Wall Street has been enjoying a stellar ride after being badly beaten down by the COVID-19 pandemic. This is especially thanks to improving economic data, progress in coronavirus vaccine or treatments, and a massive stimulus program by the Fed and government.
Though the two major indices – the S&P 500 and Dow Jones – are in red from a year-to-date look, the Nasdaq has been hitting new highs. It has gained nearly 13% in the first half of this year. We have highlighted some reasons for this outperformance below:
The index has been mainly powered by the soaring technology sector, which accounts for nearly half of the portfolio. Though the worst pandemic had halted business activities for nearly two months, impacting growth of each and every sector, it has given a strong boost to stay-at-home stocks. These stocks mostly belong to the technology sector, especially cloud computing, gaming and e-commerce as people opted to work and stay entertained at home. Investors have also largely piled up software shares which are apparently more insulated from the impacts of the virus.
Buoyed by this trend, many FANG stocks and its likes have hit new all-time highs. In fact, the combined market value of the big four companies — Facebook (FB - Free Report) , Apple (AAPL - Free Report) , Amazon (AMZN - Free Report) and Microsoft (MSFT - Free Report) — is now close to $5 trillion (read: 5 Niche Tech ETFs That Have Gained More Than 30% in 1H).
Consumer services’ stocks, the second-largest holding on the Nasdaq index, also moved up on a the surge in online shopping due the forced closure of retail stores.
A number of pharma and biotech companies, whether big or small, are racing to create and develop vaccine or a treatment to fight against the novel coronavirus disease. This opportunity has resulted in a strong rally for the stocks in the healthcare sector, which is the third top sector and accounts for double-digit exposure in the Nasdaq index (read: Moderna a Step Closer to Coronavirus Vaccine: ETFs to Gain).
Broad Market Rally
With the easing of lockdown measures, economic activities have picked up, resulting in higher consumer confidence. The latest bouts of data indicate that economic damage from the coronavirus pandemic was less severe than anticipated.
Investors seeking to ride the Nasdaq bulls could consider the following ETFs.
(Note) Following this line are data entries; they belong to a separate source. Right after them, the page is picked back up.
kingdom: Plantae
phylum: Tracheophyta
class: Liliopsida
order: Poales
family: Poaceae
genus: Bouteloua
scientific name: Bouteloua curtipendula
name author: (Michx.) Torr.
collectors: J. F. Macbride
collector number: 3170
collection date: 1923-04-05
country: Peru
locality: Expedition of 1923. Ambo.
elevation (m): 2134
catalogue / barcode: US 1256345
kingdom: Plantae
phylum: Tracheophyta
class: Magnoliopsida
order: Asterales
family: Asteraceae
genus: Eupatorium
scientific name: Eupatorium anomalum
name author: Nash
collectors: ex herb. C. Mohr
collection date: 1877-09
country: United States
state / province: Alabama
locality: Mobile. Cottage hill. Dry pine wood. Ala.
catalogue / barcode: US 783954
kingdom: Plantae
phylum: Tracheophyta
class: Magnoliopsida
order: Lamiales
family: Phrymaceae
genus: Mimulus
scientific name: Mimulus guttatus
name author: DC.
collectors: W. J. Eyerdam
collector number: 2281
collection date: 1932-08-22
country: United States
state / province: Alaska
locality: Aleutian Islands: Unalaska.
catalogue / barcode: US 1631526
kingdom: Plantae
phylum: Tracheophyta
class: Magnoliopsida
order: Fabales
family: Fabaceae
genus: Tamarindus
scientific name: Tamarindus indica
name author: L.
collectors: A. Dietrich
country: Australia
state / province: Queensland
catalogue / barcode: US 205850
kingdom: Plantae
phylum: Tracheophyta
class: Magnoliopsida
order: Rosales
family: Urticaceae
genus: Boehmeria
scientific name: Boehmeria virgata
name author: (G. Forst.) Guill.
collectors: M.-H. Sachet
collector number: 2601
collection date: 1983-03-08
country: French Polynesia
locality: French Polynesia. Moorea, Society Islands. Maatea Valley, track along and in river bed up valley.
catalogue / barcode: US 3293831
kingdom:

These funds might see massive trading volumes in the days ahead if the trend prevails.
Invesco QQQ (QQQ - Free Report)
This ETF provides exposure to 103 largest domestic and international non-financial companies listed on the Nasdaq by tracking the Nasdaq 100 Index. QQQ is one of the largest and most popular ETFs in the large-cap space, with AUM of $115.2 billion and average daily volume of 51.8 million shares. It charges investors 20 bps in annual fees and has risen 17.5% so far this year. The fund sports a Zacks ETF Rank #1 (Strong Buy) with a Medium risk outlook (read: Nasdaq Continues to Excel : 5 Best Stocks in ETF).
First Trust NASDAQ-100 Equal Weighted Index Fund (QQEW - Free Report)
Holding 104 stocks, this fund provides equal exposure to stocks onthe Nasdaq-100 Index. It has amassed $843.6 million in its asset base while it trades in lower volumes of nearly 113,000 shares a day on average. It charges 59 bps in annual fees and has gained 8.8% in the year-to-date period. QQEW carries a Zacks ETF Rank #3 (Hold) with a Medium risk outlook.
Fidelity Nasdaq Composite Index Tracking Stock (ONEQ - Free Report)
This ETF tracks the Nasdaq Composite Index, holding a broad basket of 992 stocks. It has AUM of $2.7 billion and average daily volume of around 75,000 shares. The expense ratio comes in at 0.21%. The product has gained 27.8% in the year-to-date frame and carries a Zacks ETF Rank #2 with a Medium risk outlook (read: Nasdaq ETF Hits New 52-Week High).
ProShares Ultra QQQ (QLD - Free Report)
Investors seeking to make big gains in a short span can bet on QLD. It provides twice the return of the NASDAQ-100 Index’s daily performance and exchanges around 2 million shares in hand on average. The fund has an AUM of $2.6 billion and charges 95 bps in fees and expenses. It has surged 22.8% so far this year.
ProShares UltraPro QQQ (TQQQ - Free Report)
For a more bullish approach, TQQQ could be an excellent choice. It also tracks the NASDAQ-100 Index but offers thrice the returns of the daily performance, with the same expense ratio of QLD. The fund has managed an AUM of $6.3 billion and sees nearly 41 million shares in average daily volume. TQQ had returned nearly 15.3% in the year-to-date period.